Selected passage
Emily Dickinson (1830-86) – Faith Shaper

30 Mar 2026 | Faith Shapers | 0 comments

Emily Dickinson’s father was a leading local lawyer and treasurer of the well-known Amherst College, founded in 1821. From 1840 she was educated at the Academy and then for a year at Mount Holyoke Female Seminary. At the age of 23 she withdrew from most social contacts to live a secluded life. Once a year her father held a large reception for local dignitaries. On these occasions, Emily emerged from her withdrawal to play her part as a gracious hostess. After the event, she would retreat and again become invisible to the world. In later years, Emily took to dressing in white and seldom consented to meet even family visitors.

Task set
(a) In the Emily Dickinson profile, at what age did Dickinson withdraw from most social contacts?
(b) Rewrite the Emily Dickinson profile, beginning at the words "30 Mar 2026" and stopping after "even family visitors.", with "secluded" replaced by "solitary".
(c) Carry on the Emily Dickinson profile from where it stops.

Record extracts
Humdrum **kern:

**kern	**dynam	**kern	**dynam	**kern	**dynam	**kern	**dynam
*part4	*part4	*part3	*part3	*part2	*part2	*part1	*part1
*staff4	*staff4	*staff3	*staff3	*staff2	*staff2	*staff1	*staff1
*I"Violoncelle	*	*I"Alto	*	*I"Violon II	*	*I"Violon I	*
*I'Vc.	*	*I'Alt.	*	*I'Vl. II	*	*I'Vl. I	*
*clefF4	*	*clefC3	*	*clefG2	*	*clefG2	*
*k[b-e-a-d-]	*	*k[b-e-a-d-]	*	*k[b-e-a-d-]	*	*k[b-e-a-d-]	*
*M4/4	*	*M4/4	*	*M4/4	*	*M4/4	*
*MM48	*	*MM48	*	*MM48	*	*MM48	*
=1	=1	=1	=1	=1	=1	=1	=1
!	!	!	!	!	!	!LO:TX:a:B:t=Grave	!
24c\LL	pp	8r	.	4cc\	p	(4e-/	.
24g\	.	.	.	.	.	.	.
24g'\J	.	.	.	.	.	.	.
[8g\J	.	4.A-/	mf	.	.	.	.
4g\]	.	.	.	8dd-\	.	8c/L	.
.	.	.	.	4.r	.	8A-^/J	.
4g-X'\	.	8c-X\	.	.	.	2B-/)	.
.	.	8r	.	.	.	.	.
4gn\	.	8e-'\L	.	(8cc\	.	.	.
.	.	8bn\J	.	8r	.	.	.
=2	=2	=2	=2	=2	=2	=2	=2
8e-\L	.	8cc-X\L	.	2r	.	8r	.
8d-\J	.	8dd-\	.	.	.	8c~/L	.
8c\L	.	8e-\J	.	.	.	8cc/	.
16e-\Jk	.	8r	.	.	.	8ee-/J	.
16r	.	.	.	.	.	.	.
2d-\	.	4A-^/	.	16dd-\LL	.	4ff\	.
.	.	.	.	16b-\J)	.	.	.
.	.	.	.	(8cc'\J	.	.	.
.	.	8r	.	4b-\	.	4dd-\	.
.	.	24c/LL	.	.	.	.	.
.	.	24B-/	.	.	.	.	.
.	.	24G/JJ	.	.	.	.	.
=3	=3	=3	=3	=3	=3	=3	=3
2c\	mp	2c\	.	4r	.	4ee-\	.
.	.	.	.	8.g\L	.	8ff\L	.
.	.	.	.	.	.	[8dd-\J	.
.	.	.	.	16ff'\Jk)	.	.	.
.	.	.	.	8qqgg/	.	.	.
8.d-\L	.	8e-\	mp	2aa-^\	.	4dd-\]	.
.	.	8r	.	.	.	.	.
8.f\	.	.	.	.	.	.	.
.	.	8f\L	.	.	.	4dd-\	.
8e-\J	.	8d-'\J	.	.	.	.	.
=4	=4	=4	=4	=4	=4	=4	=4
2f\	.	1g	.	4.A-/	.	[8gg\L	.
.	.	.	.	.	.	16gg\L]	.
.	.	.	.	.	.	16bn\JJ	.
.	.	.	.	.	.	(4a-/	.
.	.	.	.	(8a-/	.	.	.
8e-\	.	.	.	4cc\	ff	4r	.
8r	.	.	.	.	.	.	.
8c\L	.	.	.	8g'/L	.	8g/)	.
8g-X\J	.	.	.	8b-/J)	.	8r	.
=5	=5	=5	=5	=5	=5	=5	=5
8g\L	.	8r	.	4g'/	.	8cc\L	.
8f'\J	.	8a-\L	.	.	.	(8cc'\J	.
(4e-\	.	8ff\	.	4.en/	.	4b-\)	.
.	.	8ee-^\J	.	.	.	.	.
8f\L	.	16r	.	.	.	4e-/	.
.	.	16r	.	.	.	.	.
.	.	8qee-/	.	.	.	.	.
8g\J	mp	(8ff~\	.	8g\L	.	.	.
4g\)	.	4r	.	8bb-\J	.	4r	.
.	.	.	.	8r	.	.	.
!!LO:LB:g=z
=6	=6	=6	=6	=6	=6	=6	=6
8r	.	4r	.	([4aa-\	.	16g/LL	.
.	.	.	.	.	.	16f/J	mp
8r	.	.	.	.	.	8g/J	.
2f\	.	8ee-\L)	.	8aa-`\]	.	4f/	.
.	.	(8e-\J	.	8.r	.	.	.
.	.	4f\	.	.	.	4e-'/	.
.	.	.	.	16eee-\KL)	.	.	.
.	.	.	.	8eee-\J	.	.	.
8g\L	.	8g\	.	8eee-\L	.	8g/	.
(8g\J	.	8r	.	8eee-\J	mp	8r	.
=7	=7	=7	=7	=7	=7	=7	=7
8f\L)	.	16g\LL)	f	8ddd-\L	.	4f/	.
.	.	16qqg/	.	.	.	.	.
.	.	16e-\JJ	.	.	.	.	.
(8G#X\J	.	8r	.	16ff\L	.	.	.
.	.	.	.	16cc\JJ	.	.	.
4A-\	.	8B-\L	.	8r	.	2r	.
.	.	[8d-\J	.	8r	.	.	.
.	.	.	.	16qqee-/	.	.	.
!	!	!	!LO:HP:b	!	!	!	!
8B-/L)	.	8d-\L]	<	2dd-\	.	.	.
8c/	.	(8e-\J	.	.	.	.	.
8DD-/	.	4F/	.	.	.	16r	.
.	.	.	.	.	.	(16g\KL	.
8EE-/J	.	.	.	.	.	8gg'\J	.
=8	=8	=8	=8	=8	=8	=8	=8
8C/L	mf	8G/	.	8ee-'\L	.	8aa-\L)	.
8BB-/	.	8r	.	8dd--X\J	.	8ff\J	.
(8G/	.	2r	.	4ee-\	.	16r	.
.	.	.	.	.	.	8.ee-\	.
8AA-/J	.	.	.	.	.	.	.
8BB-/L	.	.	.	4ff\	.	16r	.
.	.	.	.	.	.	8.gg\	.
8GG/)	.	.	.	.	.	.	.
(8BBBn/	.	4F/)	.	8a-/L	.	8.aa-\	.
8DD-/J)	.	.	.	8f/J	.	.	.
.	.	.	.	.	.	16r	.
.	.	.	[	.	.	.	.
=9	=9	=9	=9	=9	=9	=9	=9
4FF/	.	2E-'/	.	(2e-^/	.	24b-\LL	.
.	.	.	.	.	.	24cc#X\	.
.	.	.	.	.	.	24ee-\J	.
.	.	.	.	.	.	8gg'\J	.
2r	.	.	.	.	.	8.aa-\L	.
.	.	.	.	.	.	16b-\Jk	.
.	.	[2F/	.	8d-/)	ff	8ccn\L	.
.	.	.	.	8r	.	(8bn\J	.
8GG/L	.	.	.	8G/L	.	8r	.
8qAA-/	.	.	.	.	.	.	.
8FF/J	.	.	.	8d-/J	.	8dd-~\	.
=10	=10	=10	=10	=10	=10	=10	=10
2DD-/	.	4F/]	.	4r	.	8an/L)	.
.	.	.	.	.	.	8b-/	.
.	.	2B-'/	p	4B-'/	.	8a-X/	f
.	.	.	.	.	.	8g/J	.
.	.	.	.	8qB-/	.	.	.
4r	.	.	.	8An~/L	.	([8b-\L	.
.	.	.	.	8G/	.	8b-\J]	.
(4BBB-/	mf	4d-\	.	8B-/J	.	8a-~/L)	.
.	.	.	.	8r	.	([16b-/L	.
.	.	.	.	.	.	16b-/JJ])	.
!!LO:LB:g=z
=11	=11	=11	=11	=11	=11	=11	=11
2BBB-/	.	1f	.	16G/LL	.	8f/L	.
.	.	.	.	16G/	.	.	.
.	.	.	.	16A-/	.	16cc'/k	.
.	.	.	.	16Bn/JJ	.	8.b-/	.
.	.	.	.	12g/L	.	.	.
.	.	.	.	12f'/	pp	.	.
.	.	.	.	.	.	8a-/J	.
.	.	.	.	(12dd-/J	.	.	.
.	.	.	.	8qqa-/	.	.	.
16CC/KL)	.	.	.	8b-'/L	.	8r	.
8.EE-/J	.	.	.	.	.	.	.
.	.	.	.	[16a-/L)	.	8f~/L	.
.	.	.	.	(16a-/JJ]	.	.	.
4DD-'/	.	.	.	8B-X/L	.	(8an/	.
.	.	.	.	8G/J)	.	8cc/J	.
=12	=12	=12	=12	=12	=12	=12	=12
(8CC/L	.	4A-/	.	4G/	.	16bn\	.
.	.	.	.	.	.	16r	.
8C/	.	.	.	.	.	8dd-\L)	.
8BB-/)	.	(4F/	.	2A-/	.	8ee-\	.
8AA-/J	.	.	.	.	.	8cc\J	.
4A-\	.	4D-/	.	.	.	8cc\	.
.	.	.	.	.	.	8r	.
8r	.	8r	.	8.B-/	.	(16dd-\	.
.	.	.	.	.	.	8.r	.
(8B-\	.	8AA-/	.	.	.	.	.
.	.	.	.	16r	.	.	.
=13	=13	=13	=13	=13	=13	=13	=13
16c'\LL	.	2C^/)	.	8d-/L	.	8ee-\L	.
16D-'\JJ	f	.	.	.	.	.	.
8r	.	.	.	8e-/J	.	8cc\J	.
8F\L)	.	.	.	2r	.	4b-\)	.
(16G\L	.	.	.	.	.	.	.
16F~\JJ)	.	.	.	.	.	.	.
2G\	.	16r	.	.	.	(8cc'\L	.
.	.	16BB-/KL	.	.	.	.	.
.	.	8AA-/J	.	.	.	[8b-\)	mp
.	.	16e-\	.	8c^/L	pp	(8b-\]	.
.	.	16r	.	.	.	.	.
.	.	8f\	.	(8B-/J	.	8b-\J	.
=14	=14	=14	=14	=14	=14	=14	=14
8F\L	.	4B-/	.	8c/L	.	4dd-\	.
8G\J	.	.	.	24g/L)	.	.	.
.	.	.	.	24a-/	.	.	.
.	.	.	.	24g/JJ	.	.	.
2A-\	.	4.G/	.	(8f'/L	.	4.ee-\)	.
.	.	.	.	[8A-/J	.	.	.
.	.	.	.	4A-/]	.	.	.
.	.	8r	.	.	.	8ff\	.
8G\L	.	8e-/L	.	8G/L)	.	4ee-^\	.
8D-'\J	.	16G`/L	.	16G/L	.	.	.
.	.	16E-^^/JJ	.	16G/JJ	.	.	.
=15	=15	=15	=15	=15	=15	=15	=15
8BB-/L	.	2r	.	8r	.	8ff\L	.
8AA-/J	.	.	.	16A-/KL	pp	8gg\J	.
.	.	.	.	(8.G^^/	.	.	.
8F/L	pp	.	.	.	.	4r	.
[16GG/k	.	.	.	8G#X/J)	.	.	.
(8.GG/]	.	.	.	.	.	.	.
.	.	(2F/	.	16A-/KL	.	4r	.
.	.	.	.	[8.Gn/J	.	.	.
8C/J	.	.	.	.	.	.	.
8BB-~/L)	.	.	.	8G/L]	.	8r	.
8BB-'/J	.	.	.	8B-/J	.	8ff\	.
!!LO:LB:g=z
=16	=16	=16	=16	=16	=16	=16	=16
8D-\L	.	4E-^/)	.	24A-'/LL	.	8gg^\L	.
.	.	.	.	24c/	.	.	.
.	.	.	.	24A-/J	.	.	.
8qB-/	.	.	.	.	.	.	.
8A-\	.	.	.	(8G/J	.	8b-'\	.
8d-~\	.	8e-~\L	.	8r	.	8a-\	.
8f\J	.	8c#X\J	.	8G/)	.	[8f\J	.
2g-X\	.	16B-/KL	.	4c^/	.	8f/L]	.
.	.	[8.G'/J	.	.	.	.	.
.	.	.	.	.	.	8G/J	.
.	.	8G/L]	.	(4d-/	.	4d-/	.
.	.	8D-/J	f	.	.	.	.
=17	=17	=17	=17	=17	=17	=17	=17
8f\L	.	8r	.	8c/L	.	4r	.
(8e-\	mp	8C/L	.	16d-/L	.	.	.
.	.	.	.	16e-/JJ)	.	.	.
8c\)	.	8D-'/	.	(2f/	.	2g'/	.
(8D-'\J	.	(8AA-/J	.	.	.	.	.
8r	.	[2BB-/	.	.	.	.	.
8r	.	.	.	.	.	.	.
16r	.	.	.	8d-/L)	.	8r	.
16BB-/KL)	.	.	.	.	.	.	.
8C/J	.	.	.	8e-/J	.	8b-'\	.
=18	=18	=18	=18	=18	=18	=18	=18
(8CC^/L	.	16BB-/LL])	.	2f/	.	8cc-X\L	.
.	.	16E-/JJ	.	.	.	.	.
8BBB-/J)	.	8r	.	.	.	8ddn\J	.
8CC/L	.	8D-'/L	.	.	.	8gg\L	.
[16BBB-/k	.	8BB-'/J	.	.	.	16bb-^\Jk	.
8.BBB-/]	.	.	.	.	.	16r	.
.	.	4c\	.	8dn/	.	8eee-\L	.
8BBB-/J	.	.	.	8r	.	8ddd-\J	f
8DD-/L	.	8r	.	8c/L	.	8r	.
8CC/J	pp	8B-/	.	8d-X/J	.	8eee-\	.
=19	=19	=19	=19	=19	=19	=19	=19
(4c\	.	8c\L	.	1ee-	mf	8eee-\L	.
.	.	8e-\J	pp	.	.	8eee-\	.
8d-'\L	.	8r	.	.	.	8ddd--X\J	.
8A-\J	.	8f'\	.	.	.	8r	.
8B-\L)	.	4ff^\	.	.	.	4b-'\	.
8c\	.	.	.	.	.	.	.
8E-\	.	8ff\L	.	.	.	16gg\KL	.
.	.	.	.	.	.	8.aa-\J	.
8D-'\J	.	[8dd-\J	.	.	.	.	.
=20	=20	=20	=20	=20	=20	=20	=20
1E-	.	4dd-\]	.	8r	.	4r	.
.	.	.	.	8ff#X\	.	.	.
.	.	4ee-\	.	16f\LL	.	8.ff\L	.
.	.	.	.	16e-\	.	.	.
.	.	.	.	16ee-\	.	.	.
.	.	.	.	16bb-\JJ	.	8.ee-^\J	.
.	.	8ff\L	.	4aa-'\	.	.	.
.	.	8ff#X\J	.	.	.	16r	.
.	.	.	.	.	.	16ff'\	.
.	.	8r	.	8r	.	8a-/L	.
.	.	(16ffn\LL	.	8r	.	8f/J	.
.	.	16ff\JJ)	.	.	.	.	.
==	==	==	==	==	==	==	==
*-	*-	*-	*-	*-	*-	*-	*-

Answers by task
(a) At the age of 23.

(b)
30 Mar 2026 | Faith Shapers | 0 comments

Emily Dickinson’s father was a leading local lawyer and treasurer of the well-known Amherst College, founded in 1821. From 1840 she was educated at the Academy and then for a year at Mount Holyoke Female Seminary. At the age of 23 she withdrew from most social contacts to live a solitary life. Once a year her father held a large reception for local dignitaries. On these occasions, Emily emerged from her withdrawal to play her part as a gracious hostess. After the event, she would retreat and again become invisible to the world. In later years, Emily took to dressing in white and seldom consented to meet even family visitors.

(c)
She would have remained as an unknown recluse had it not been for a few close friends, for some of whom she composed her verses. She wrote nearly 1800 poems, most of them between 1858 and 1865: and almost all without publication in view. They were collected after her death by Lavinia Norcross Dickinson (1833-99), her sister, among others.[1] Most of the titles of the poems were assigned by her editors.

In 1862 Thomas Wentworth Higginson (1823-1911), a Unitarian minister, abolitionist and upholder of women’s rights, wrote an article in the Atlantic Monthly encouraging young authors to make contact. Emily Dickinson wrote to him enclosing four of her poems. He responded encouragingly, and thereafter became her literary mentor and somewhat rigorous editor. Having met her twice, in 1870 and 1873, he went on to publish and promote her work.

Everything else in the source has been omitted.